What you need to do: Print the data below unchanged, line for line, and leave out the pictures.

Data excerpts:

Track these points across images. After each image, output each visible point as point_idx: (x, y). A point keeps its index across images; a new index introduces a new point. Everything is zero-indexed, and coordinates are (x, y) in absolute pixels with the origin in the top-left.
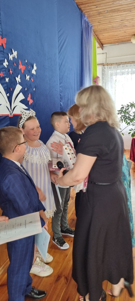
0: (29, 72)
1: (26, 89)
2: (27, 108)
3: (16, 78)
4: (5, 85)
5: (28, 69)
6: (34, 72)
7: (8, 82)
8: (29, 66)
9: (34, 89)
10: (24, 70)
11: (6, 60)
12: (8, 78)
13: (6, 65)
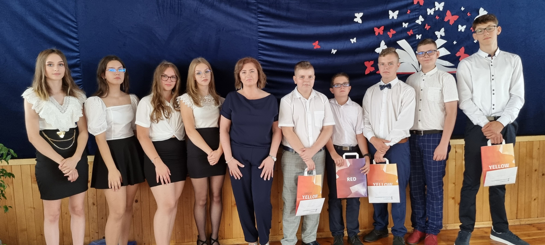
0: (467, 20)
1: (455, 43)
2: (452, 65)
4: (415, 42)
5: (465, 18)
7: (420, 38)
11: (421, 17)
12: (421, 35)
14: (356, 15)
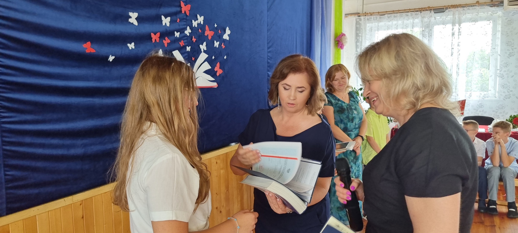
0: (219, 38)
1: (213, 58)
2: (213, 79)
3: (201, 46)
4: (186, 54)
5: (218, 35)
6: (226, 37)
7: (189, 51)
8: (219, 31)
9: (225, 57)
10: (212, 36)
11: (188, 28)
12: (190, 47)
13: (189, 33)
14: (131, 14)
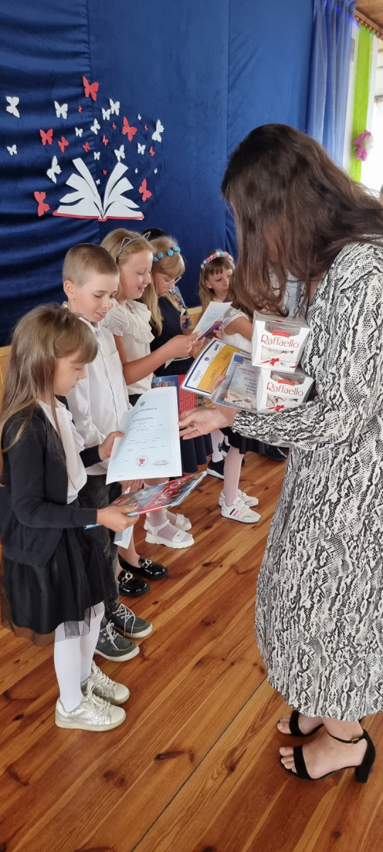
0: (146, 138)
1: (136, 171)
2: (136, 206)
3: (116, 151)
4: (93, 165)
5: (144, 133)
6: (156, 137)
7: (98, 159)
8: (145, 127)
9: (156, 171)
10: (134, 134)
11: (96, 122)
12: (99, 153)
13: (97, 129)
14: (9, 99)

Task solution:
Track these points across images. After each image, output each visible point as point_idx: (x, y). A point keeps its index across images; a new index introduces a new point. Everything is zero-indexed, and coordinates are (x, y) in absolute pixels with the origin in the top-left.
0: (29, 72)
1: (26, 89)
2: (27, 108)
3: (16, 78)
4: (5, 85)
5: (28, 69)
6: (34, 72)
7: (8, 82)
8: (29, 66)
9: (34, 89)
10: (24, 70)
11: (6, 60)
12: (8, 78)
13: (6, 65)
0: (467, 20)
1: (455, 43)
2: (452, 65)
4: (415, 42)
5: (465, 18)
7: (420, 38)
11: (421, 17)
12: (421, 35)
14: (356, 15)
0: (219, 38)
1: (213, 58)
2: (213, 79)
3: (201, 46)
4: (186, 54)
5: (218, 35)
6: (226, 37)
7: (189, 51)
8: (219, 31)
9: (225, 57)
10: (212, 36)
11: (188, 28)
12: (190, 47)
13: (189, 33)
14: (131, 14)
0: (146, 138)
1: (136, 171)
2: (136, 206)
3: (116, 151)
4: (93, 165)
5: (144, 133)
6: (156, 137)
7: (98, 159)
8: (145, 127)
9: (156, 171)
10: (134, 134)
11: (96, 122)
12: (99, 153)
13: (97, 129)
14: (9, 99)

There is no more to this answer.